The quadratic optimization (min variance) $$ w^{T} \Sigma w \rightarrow \text{min}, $$ where $w$ is the vector of portfolio weights and $\Sigma$ is the covariance matrix of asset returns, is a well studied problem. In practice we have to define certain constraints. These are easy linear, continuous ones (like $\sum_{i=1}^n w_i = 1$ or constraints on turn over) or difficult binary constraints (if an asset is bought than with at least $x\%$, a cardinality constraint, etc.).
Setting $\hat{w} = w_{Pf} - w_{BM}$ as the vector of active weights of the portfolio relative to a benchmark, the above formula describes minimizing the (squared) tracking error.
The difficult binary constraints lead to mixed integer programming (MIP). Commercial solvers solve this by methods such as branch and bound which are very time consuming for large problems (e.g. 1000+ assets).
I heard of an approach to formulate such problems as second order cone programs (SOCP) and that such problems are usually solved more efficiently.
I have plenty of experience with branche and bound and I would like to switch to SOCP. Do you know of any good refernce of SOCP and portfolio/TE optimization with hard real world constraints (especially with binary variables)? Do you have any experiences whether switching is worth the efforts?
PS: Let us assume that $\Sigma$ is well estimated and that variance makes sense. I know that this is debatable ...
EDIT: This paper Applications of second-order cone programming describes the formulation of a quadratically constrainted quadratic program as SOCP. Will also have a look here.

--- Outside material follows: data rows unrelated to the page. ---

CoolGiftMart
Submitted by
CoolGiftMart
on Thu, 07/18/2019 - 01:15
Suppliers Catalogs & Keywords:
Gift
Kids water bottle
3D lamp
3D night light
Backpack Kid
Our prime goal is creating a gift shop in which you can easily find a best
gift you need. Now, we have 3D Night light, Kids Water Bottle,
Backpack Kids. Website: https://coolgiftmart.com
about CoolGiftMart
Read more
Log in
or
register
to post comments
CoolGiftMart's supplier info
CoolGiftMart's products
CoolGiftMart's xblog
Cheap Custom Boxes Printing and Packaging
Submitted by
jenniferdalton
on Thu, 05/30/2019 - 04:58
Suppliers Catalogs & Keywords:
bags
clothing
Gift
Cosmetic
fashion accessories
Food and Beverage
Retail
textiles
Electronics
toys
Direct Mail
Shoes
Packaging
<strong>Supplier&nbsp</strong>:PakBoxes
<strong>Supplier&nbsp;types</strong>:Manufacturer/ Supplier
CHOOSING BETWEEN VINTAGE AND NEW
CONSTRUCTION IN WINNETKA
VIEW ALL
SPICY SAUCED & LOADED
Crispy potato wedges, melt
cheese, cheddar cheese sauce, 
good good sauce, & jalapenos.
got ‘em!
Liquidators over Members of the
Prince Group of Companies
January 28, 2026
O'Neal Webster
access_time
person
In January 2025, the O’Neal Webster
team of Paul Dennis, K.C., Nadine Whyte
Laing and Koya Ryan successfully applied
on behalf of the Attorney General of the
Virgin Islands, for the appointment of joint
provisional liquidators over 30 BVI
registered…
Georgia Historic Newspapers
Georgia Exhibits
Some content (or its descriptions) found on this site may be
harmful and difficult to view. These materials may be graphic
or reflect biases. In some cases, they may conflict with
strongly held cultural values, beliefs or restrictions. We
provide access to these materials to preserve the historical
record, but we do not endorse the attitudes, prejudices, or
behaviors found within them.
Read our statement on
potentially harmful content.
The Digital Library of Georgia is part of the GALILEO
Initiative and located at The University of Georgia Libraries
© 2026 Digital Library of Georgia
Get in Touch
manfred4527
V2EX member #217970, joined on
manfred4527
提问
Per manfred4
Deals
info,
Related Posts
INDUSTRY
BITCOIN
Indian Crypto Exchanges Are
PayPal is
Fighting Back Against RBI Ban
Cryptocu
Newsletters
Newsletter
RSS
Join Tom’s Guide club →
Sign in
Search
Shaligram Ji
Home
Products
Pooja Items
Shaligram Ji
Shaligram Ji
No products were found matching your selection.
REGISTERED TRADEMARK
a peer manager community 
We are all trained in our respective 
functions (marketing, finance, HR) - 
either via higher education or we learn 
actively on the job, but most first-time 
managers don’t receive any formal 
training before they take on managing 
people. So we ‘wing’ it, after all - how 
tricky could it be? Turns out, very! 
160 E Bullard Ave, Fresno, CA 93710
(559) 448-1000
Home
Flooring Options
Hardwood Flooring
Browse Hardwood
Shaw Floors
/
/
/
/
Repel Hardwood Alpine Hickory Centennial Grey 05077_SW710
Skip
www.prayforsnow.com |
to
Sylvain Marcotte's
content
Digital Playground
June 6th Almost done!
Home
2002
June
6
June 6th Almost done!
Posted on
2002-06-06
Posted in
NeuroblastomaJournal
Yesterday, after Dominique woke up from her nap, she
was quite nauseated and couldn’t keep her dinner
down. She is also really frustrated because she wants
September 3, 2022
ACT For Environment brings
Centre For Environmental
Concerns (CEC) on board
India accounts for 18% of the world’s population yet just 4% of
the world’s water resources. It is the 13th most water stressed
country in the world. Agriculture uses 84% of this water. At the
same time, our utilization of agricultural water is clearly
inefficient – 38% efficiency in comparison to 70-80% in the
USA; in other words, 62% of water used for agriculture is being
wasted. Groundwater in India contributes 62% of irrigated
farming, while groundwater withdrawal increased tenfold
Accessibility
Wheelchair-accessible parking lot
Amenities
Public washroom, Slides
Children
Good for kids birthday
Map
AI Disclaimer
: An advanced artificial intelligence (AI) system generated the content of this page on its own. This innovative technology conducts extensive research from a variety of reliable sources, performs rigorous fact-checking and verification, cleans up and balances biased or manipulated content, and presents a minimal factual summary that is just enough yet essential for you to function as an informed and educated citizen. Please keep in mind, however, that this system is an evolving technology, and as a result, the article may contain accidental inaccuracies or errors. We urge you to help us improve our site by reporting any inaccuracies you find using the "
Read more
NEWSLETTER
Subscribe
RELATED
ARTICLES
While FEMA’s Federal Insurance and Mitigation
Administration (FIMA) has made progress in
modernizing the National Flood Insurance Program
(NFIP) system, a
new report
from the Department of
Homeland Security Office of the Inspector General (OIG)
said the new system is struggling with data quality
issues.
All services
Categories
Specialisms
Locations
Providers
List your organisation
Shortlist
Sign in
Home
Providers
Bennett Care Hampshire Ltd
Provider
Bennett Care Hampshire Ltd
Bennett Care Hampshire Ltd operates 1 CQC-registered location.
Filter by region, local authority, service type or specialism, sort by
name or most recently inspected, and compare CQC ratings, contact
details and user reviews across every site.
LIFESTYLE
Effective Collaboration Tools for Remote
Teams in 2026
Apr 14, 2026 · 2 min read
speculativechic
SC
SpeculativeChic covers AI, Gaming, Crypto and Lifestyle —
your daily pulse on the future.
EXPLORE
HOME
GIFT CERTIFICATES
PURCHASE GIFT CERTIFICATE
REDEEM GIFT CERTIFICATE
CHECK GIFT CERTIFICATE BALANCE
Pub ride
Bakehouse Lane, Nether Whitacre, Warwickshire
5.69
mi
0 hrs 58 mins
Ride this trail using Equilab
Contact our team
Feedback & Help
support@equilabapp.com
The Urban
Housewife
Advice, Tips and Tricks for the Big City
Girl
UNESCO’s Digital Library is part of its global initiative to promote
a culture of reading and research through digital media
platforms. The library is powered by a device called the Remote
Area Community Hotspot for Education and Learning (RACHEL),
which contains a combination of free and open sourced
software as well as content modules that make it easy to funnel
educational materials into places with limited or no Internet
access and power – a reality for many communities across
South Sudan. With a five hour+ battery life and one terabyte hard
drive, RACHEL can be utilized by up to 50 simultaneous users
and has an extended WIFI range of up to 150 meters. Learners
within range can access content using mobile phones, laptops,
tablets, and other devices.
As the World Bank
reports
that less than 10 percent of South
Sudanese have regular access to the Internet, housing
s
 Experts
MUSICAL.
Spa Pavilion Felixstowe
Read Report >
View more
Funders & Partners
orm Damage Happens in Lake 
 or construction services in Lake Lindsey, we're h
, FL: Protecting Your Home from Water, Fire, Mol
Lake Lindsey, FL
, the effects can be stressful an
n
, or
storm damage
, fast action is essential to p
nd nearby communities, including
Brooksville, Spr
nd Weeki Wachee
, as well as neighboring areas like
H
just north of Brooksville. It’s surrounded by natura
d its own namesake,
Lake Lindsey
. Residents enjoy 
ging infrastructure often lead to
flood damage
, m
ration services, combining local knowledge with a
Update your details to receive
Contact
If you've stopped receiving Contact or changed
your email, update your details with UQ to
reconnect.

EDIT 2: To formulate every detail. I have the mixed-inter quadratic program (I formulate the TE case): $$ w^{T} \Sigma w + w^T c \rightarrow \text{min}, $$ with $0 \le w_i \le u$ for $i = 1,\ldots, N$ with $N \approx 1000$ and a constant vecor $c$. The constraints are of the form $$ w_i \ge b_i*l \text{ for } i = 1,\ldots,N \\ \sum b_i \le K \\ b_i \in \{0,1\} \text{ for } i = 1,\ldots,N $$ with a small real $l \in (0,1)$ and some large integer $K$. Moreover I have lots of continuous constraints $$ A w \le b. $$ If I am totally precise then there are additional continuous variables that appear in the constraints only (these model turn over).
If I follow the link above then this can be formulated as mixed SOCP with $$ t \rightarrow \text{min}. $$ and all the above constraints and one additional constraint: $$ \| \Sigma^{1/2} w + \Sigma^{-1/2}c \| \le t. $$
Is there a chance that the mixed-integer SOCP problem as formulated above can be solved more efficiently than the mixed-integer quadratic program (with linear and binary but no quadratic constraints)?